Inspiring Married Adolescent Girls to Imagine New Empowered Futures (IMAGINE)

Ninety percent of adolescent pregnancies in the global South are to married girls, and complications from pregnancy and childbirth are a leading cause of death among this population. Empowering adolescents to delay the timing of their first pregnancy can result in positive health and economic outcomes, such as healthy pregnancies and infants, completing their education, and economic prosperity. Unfortunately, married adolescent girls face numerous social and structural barriers that impact their ability to delay childbearing.

IMAGINE uses a holistic approach that combines education on reproductive health, business skills, and life skills for married and unmarried adolescent girls and husbands, as well as health provider training on adolescent and youth-friendly health services, community dialogue sessions to address harmful social norms impacting adolescent childbearing, and income-generating opportunities so that motherhood is not girls’ only option.
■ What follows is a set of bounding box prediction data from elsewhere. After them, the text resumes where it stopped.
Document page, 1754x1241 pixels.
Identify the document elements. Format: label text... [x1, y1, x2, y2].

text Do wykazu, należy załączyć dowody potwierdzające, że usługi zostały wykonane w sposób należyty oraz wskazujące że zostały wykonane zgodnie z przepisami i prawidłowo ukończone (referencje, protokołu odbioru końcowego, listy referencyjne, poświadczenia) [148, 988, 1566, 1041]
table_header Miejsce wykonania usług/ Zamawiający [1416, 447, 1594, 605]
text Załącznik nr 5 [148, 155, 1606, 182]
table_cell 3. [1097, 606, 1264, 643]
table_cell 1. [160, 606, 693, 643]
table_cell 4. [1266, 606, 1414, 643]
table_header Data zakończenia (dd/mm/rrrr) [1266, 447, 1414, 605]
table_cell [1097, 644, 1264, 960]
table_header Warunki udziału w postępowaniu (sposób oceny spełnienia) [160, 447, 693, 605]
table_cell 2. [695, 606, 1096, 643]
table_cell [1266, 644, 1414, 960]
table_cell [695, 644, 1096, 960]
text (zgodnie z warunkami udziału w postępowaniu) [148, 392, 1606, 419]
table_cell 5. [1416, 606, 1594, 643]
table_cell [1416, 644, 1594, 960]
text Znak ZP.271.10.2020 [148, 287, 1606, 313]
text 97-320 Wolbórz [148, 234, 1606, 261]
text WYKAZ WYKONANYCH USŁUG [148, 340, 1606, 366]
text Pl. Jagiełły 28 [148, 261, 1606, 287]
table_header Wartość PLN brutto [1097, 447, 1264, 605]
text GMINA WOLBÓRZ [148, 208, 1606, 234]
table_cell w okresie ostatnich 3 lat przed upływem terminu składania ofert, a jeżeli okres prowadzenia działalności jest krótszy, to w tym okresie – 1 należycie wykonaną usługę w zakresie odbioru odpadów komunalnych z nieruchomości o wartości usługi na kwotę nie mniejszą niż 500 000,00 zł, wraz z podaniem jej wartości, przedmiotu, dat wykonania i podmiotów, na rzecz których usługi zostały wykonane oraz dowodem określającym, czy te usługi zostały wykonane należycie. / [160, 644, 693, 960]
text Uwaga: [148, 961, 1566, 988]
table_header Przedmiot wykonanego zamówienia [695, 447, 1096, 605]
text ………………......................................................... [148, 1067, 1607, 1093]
Activities are designed to inform and equip girls while engaging families and communities and influencing systems to create a better environment for girls to exercise their rights and make decisions about their health and lives.

Programme achievements
Results will be captured through ongoing monitoring and will be analyzed and summarized after implementation is complete.

The importance of IMAGINE
Married adolescents are often neglected by development and health programs, which tend to focus on either preventing child marriage or meeting the reproductive health needs of adult women. IMAGINE is addressing this gap by testing a comprehensive adolescent empowerment package aimed at building married girls’ capacity and agency to make decisions about their lives. The project addresses the social and structural barriers that impede their ability to pursue alternative futures to early motherhood.